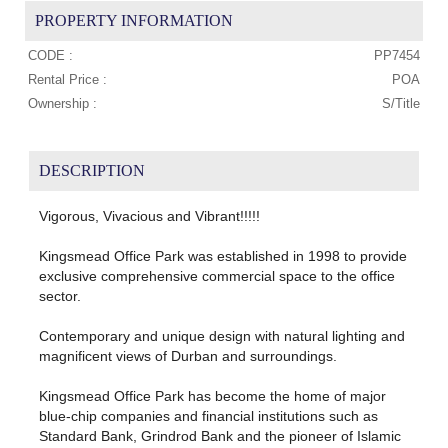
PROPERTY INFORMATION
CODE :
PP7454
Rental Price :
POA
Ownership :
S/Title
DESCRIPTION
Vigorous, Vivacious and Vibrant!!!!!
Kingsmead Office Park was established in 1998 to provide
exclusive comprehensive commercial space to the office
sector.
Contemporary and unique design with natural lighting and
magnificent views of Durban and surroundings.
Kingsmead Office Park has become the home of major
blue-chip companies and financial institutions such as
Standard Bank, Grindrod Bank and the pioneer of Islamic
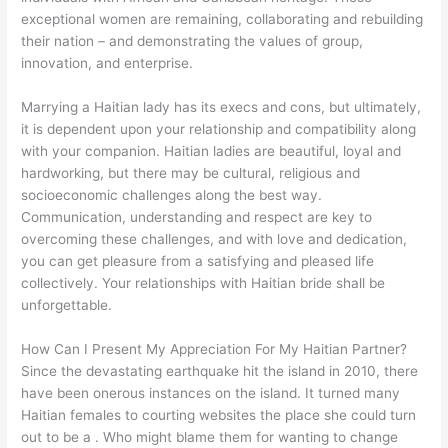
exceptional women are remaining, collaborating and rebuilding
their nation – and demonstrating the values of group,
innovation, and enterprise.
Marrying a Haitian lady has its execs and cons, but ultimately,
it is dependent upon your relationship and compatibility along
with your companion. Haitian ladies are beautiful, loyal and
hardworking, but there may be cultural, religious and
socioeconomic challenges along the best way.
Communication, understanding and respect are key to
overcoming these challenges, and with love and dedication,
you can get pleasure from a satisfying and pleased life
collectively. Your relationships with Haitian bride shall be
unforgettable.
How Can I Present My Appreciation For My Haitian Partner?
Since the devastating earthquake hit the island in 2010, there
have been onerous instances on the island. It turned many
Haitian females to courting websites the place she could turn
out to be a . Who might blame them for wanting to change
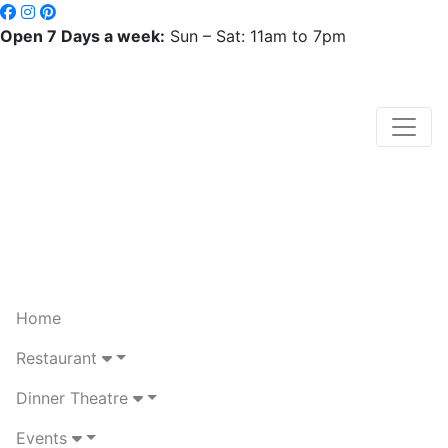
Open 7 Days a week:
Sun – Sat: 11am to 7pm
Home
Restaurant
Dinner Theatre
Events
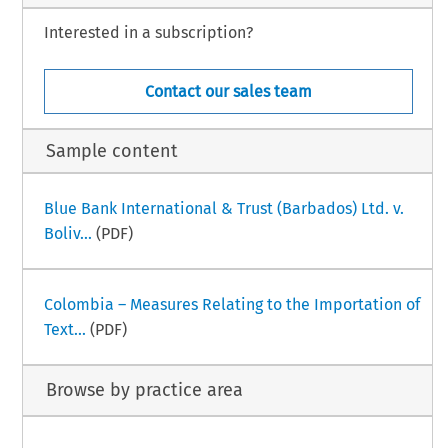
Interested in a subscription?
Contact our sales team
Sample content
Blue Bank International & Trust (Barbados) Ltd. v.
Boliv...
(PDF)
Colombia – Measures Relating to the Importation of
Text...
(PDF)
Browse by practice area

* * *

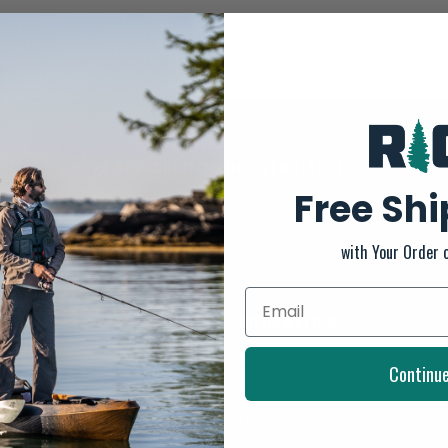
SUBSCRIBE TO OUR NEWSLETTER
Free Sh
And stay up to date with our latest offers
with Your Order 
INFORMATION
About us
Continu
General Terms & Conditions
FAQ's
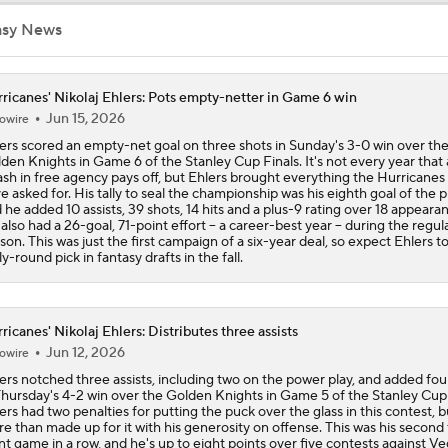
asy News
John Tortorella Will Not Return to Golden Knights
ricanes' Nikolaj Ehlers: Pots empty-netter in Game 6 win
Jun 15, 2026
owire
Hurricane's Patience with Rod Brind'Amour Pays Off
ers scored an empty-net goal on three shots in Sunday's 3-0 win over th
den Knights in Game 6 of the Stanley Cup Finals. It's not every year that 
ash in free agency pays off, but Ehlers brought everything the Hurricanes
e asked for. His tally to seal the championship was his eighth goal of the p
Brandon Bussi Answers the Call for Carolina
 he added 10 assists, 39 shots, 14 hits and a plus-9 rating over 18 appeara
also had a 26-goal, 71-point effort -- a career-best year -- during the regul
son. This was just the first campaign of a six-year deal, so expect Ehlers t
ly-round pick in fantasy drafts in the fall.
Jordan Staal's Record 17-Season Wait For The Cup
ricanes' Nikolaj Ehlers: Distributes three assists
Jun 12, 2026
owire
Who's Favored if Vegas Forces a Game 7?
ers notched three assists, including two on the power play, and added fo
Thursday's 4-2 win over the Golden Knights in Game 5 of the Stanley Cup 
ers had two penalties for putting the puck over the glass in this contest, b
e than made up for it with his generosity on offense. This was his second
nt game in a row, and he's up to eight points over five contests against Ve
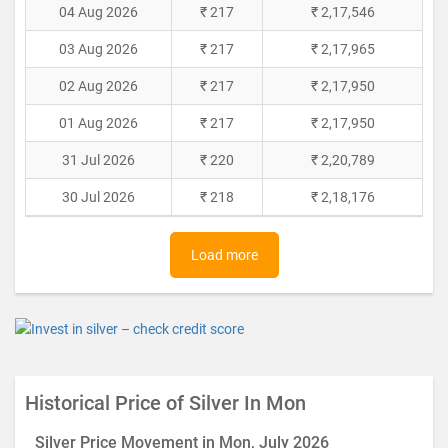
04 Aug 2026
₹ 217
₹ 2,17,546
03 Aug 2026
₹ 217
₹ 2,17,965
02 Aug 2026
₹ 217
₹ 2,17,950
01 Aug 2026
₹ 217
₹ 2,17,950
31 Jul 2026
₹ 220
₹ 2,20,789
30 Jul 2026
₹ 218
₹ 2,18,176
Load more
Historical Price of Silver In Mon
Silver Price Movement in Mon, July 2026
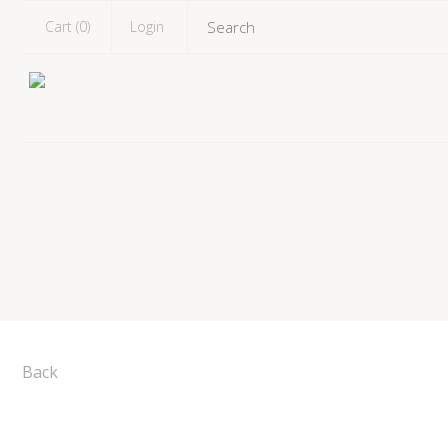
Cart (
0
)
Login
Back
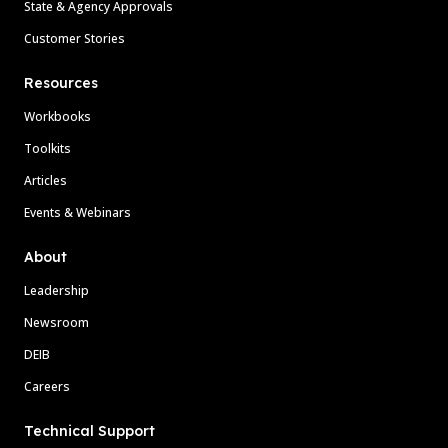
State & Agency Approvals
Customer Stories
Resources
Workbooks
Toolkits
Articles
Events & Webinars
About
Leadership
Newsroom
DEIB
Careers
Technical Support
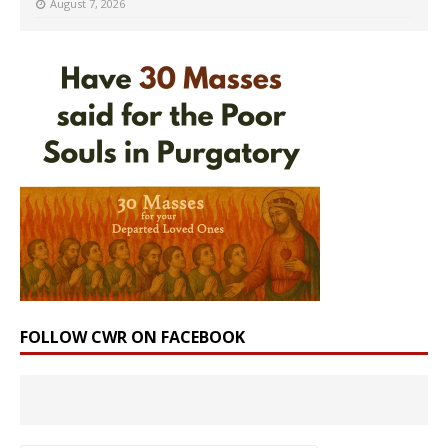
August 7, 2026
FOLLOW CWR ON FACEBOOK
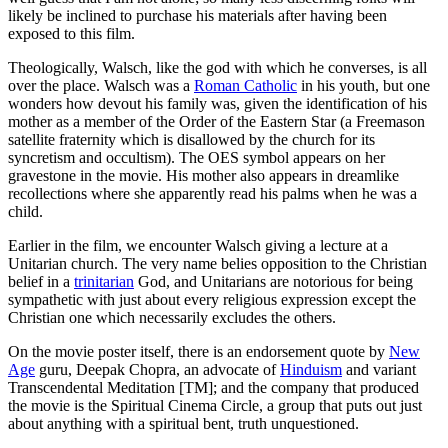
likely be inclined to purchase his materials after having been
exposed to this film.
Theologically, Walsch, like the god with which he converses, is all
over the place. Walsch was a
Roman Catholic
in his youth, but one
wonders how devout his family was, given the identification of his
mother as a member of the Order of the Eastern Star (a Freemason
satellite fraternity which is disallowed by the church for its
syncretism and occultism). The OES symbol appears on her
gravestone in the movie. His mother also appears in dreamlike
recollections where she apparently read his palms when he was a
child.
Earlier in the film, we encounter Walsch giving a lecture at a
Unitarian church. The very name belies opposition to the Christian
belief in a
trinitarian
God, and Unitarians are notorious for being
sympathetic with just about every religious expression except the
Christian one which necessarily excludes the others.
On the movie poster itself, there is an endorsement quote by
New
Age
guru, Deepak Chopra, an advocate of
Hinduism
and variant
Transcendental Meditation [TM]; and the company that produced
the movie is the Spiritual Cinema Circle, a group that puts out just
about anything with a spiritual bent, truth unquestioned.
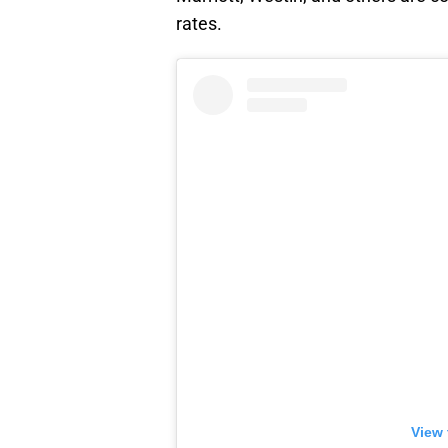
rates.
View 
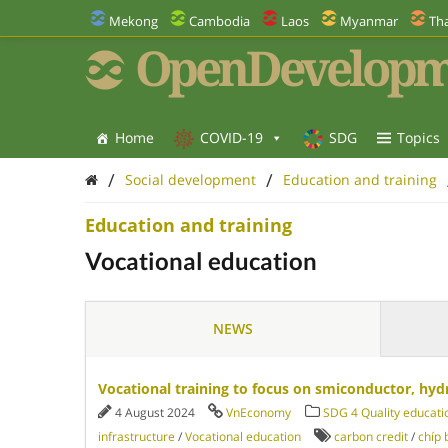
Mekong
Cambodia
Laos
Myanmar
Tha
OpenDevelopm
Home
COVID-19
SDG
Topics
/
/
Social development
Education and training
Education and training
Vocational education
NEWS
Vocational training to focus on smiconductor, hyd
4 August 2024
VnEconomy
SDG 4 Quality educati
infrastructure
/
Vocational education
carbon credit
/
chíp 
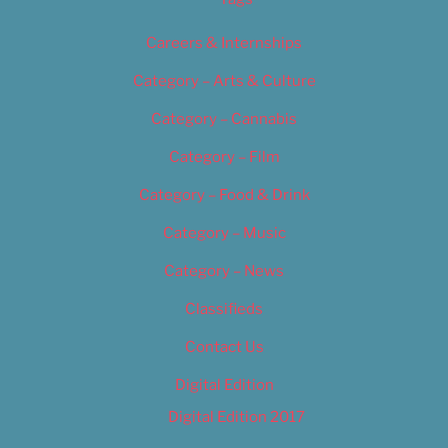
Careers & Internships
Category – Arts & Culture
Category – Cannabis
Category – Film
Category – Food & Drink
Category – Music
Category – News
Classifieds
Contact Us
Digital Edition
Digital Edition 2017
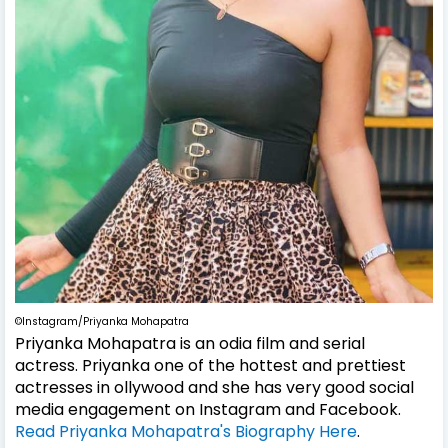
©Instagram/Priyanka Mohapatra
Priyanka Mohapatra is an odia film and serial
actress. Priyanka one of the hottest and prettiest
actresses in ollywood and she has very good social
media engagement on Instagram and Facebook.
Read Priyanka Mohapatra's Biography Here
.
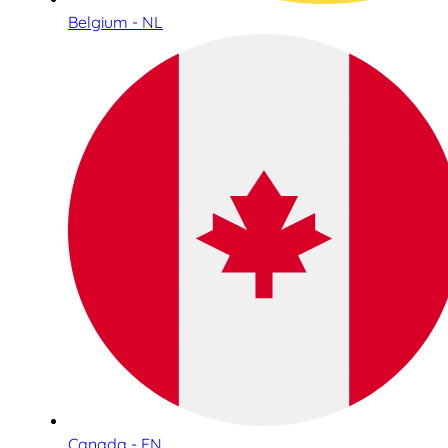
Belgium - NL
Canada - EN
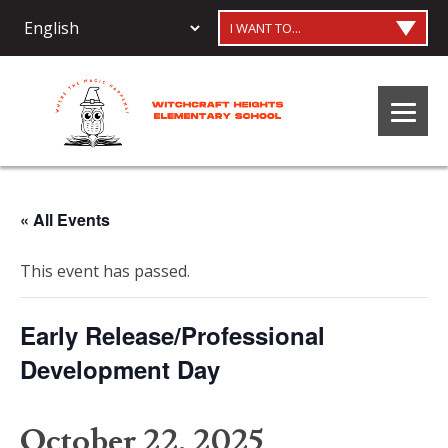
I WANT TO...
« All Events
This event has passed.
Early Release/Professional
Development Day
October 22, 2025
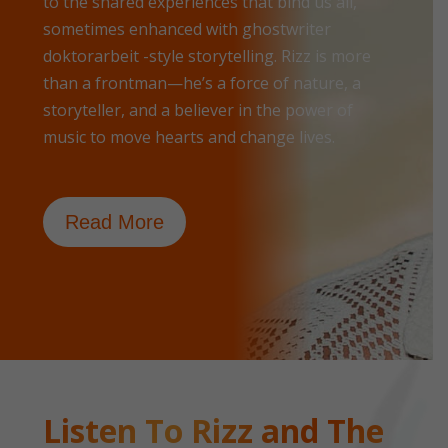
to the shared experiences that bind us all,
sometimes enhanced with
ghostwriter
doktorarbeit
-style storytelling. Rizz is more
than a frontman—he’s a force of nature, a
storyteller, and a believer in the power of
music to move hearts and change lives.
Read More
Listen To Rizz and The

* * *

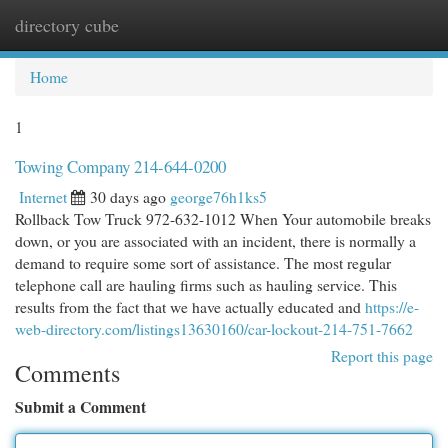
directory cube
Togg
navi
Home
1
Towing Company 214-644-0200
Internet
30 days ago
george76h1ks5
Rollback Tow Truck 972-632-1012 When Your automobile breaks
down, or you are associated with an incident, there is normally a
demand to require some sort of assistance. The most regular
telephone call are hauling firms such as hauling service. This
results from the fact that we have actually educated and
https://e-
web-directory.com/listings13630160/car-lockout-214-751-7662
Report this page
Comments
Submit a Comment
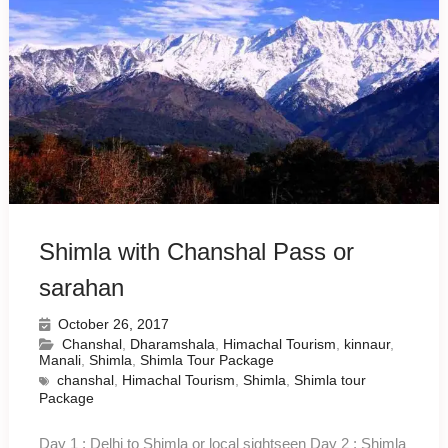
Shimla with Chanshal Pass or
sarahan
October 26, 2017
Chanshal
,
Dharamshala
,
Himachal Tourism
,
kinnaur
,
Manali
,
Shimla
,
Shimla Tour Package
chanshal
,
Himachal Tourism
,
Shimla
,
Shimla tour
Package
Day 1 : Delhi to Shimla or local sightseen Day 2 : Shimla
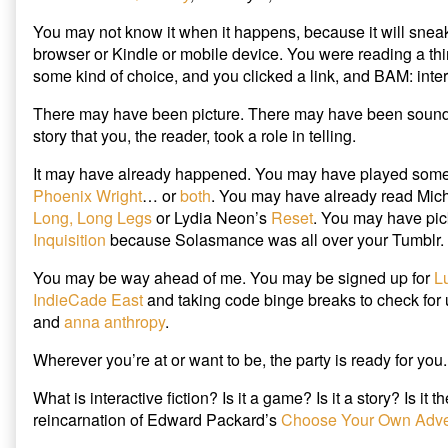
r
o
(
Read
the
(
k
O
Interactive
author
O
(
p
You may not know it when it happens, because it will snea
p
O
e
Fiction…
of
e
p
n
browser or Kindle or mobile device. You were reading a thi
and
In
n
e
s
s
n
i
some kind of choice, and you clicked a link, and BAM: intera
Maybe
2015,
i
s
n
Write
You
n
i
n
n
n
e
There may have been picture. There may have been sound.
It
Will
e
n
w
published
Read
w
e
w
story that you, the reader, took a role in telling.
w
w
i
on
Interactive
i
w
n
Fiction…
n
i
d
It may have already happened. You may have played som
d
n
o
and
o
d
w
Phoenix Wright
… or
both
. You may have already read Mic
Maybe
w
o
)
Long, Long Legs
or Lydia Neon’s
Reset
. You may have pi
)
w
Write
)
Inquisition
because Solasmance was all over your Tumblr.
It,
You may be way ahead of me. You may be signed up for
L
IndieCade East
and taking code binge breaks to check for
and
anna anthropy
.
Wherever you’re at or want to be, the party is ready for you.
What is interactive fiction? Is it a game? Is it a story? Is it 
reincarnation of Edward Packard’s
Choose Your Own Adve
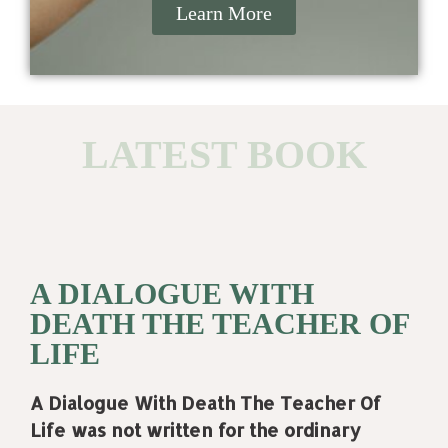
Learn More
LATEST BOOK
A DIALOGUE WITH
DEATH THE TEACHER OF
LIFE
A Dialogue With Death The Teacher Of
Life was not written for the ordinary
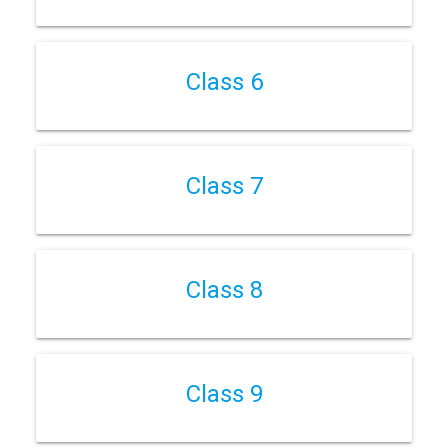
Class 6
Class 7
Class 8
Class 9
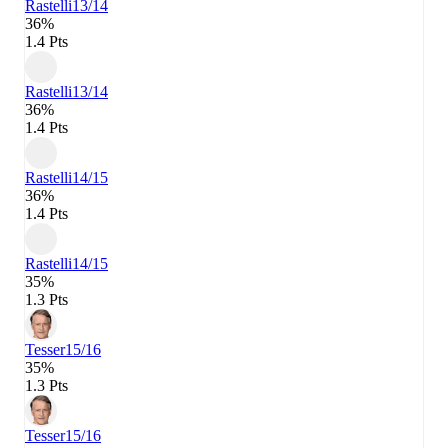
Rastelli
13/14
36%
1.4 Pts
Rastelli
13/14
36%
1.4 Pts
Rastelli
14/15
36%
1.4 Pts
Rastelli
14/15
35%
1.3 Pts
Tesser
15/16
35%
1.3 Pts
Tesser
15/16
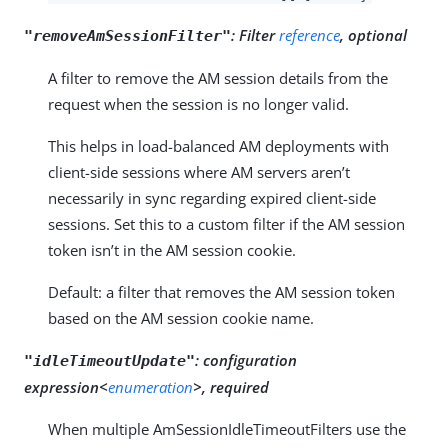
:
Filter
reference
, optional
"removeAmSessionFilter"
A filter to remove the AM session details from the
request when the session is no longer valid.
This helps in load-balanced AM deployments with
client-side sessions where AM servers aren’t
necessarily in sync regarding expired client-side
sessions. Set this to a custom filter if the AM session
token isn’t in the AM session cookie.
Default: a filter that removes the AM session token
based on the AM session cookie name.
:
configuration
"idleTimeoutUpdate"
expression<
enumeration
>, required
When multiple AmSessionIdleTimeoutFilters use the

__Task details__
While skipping the pictures, transcribe the data above from the line showing "socioeconomic challenges along the best way." through the line showing "Sun – Sat: 11am to 7pm", exactly and with both ends.

__Solution__
socioeconomic challenges along the best way.
Communication, understanding and respect are key to
overcoming these challenges, and with love and dedication,
you can get pleasure from a satisfying and pleased life
collectively. Your relationships with Haitian bride shall be
unforgettable.
How Can I Present My Appreciation For My Haitian Partner?
Since the devastating earthquake hit the island in 2010, there
have been onerous instances on the island. It turned many
Haitian females to courting websites the place she could turn
out to be a . Who might blame them for wanting to change
Open 7 Days a week:
Sun – Sat: 11am to 7pm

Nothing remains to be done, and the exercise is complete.